PAGE TEXT:
** BEGIN **

1. Field of the Invention
The present invention relates generally to devices for measuring the profile of the surface of a sample such as a semiconductor wafer, and more particularly, to a device for measuring changes in the relative height or depth of microscopic surface features of a sample, such as a semiconductor wafer, that allows crater depth measurements to be made while depth profile analyses are proceeding.
2. Description of Related Art
Measurements of elemental surface composition are critical in the manufacture of electronic and optoelectronic devices. These electronic devices include known semiconductor integrated circuit devices, such as data processing and memory devices. Optoelectronic devices, such as semiconductor lasers, comprise a fast growing area of modern technology and is key in many advances in the communications and information industries. Constant increases in the density of the devices situated on a semiconductor chip and reductions in device dimensions severely strain current production and characterization technologies.
During manufacture of these devices, constraints such as multiple surface layers, controlled dopants, engineered composition gradients, and unwanted impurities combine to determine the operation and yield of the manufactured device. Secondary ion mass spectrometry (SIMS), X-ray photoelectron spectrometry (XPS), and Auger electron spectrometry (AES) are essential methods used for surface analysis of trace elements and major components in these materials. Due to their sensitivity to the near-surface region of a material, these techniques allow measurement of material properties as a function of depth beneath the surface, an important procedure known as depth profiling.
In typical depth profiling, continuous or periodic ion beam sputtering forms a crater of microscopic dimensions in the surface of a sample, thus removing the surface material to expose progressively deeper material for further analysis. After the measurement is completed, samples are removed from the analytical instrument and sputtered crater depths are measured using a stylus profilometer or optical profilometer. Average known sputter rates are used to convert signal intensity versus the time that a measurement signal was received from the sample, to obtain data for comparing the composition of the material and the depth of the crater formed by the ion beam. Because different materials sputter at different rates, analysts use relative sputter rates measured in separate reference materials to adjust the average sputter rates calculated from crater depths. A disadvantage of these known methods is that shrinking device geometries, use of inhomogeneous materials, and increasing demands for ever tighter controls on dopant placement are maximizing the capabilities of these procedures.

** END **

DATASET SECTION:
** BEGIN **

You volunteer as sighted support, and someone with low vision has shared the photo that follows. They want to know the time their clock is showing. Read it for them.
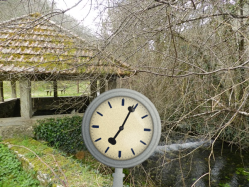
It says 7:04
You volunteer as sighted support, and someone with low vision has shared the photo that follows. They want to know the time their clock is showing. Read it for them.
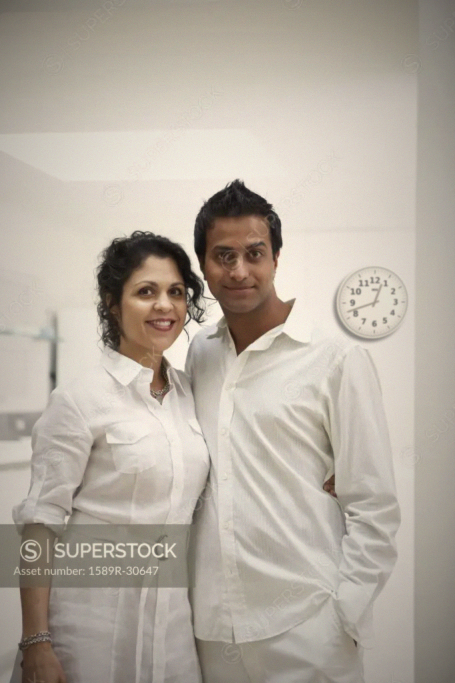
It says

** END **

EXERCISE INSTRUCTIONS:
A – According to the text on surface profile measurement, what do analysts use to adjust the average sputter rates calculated from crater depths?
B – Summarize the text on surface profile measurement in two sentences.
C – Continue the text on surface profile measurement from the point where it stops.
The listing plays no part in this work.

RESULTS OF THE TASKS:
A – They use relative sputter rates measured in separate reference materials.

B – The invention is a device for measuring changes in the height or depth of microscopic surface features of a sample such as a semiconductor wafer, letting crater depths be measured while depth profile analyses proceed. In known depth profiling with methods such as SIMS, XPS and AES, ion beam sputtering forms a crater that is measured with a profilometer only after the sample is removed from the instrument, and shrinking device geometries, inhomogeneous materials and tighter dopant controls are pushing these procedures to their limits.

C –
In fabrication of high-speed electronic and optoelectronic devices, tight control of layer thickness, layer composition, and the precise positioning of dopant impurities relative to layer boundaries is critical. A disadvantage of the prior art, which uses external profilometers, for example to quantify the selenium (Se) and oxygen (O) concentrations in silicon containing multiple doped layers, is that it is necessary to make certain assumptions to apply sputter yield corrections in every layer. Thus, accurate depth measurements require pre-knowledge of the relative sputter rate for each layer of the sample. Calibration of the depth scale is based on a final crater depth measurement, and may not be sufficiently accurate for determining the time at which intermediate depths were reached.
A commercially available surface profiler sold under the trademark "MP2000", manufactured by Chapman Instruments, Inc., Rochester N.Y., comprises a stand-alone unit configured as a differential scanning interferometer that can be used for measuring crater depths after analysis of the sample is completed. The surface profiler incorporates a three-point phase shifting signal processing scheme for providing the device with a step height resolution of approximately 10 nm. However, a disadvantage of the disclosed surface profiler is that it cannot measure samples mounted inside of the vacuum chamber of a typical SIMS, XPS, or AES instrument. The sample must be removed and situated near the profilometer for measuring the surface of the sample. Another disadvantage of the disclosed surface profiler, and common to profilometers in the prior art, is that it does not provide real-time depth measurements of craters in the surface of the sample, as the craters are being formed.
Other known depth measuring devices include simple reflection monitors, which measure fringes in a reflected beam, and ellipsometers, which use polarizers to determine small phase shifts in the reflected light, each of which are used to measure film thicknesses. A disadvantage of each of these devices is that they are dependent on multiple film surfaces and are not suited for determining etch depths in a single surface.
Commercially available Michelson-type interferometers are used for position encoding on translation stages and for velocity measurements. These devices are used for measuring translations of the sample relative to a reference sample. However, a disadvantage of these devices is that they measure translations of the sample as a whole, and thus any motion of the sample relative to the external reference sample, such as caused by vibration, prevents the device from generating differential measurements that indicate the topography of the surface of the sample.
U.S. Pat. No. 5,017,012, to Merritt, Jr., et al., assigned to Chapman Instruments, Inc., Rochester N.Y., discloses a previewing profiler that includes apparatus to scan the surface of an object and to provide a display relating to the smoothness of the surface at a microscopic level. The system provides a polarized, collimated laser beam through a Nomarski-type prism and focuses the resulting beams on the surface to be scanned. A user operable rotatable mirror may be inserted between the laser and Nomarski prism. The mirror is designed to leak a small percentage of the laser light.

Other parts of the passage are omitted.